Please count the lines below that hold the word "shoulder" and give the count without any other text.
---
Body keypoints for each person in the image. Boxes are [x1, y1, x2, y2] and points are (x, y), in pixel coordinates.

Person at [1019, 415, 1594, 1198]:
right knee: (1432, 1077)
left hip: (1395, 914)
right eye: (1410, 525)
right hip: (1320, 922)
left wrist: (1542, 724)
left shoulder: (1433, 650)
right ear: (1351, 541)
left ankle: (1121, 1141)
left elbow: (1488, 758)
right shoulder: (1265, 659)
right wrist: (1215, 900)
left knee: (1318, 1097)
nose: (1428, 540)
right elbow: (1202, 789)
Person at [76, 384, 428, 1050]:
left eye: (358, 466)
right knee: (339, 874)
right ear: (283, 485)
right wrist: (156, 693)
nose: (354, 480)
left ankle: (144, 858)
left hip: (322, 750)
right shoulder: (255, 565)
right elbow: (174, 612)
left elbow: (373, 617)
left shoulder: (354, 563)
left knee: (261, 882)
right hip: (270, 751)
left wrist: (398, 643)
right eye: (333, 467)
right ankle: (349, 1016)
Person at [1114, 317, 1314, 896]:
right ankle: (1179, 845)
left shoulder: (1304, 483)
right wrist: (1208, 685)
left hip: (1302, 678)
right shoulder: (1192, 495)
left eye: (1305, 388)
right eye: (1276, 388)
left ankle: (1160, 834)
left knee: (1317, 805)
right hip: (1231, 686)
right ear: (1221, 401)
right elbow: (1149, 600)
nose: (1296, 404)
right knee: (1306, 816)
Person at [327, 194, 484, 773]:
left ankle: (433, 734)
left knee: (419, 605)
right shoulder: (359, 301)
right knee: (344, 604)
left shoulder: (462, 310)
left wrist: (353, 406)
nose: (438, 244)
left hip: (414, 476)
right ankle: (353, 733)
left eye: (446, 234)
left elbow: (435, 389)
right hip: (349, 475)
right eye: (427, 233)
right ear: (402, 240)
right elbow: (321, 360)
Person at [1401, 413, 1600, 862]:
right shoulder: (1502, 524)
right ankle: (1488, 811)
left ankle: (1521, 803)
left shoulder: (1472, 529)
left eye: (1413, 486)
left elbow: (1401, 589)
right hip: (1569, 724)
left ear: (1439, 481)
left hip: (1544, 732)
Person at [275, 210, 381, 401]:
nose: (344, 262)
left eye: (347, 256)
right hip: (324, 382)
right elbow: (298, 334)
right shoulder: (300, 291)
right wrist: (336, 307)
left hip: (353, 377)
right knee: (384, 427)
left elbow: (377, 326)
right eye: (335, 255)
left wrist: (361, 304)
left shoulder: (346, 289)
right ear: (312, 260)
---
◆ **WRITTEN ANSWER**:
12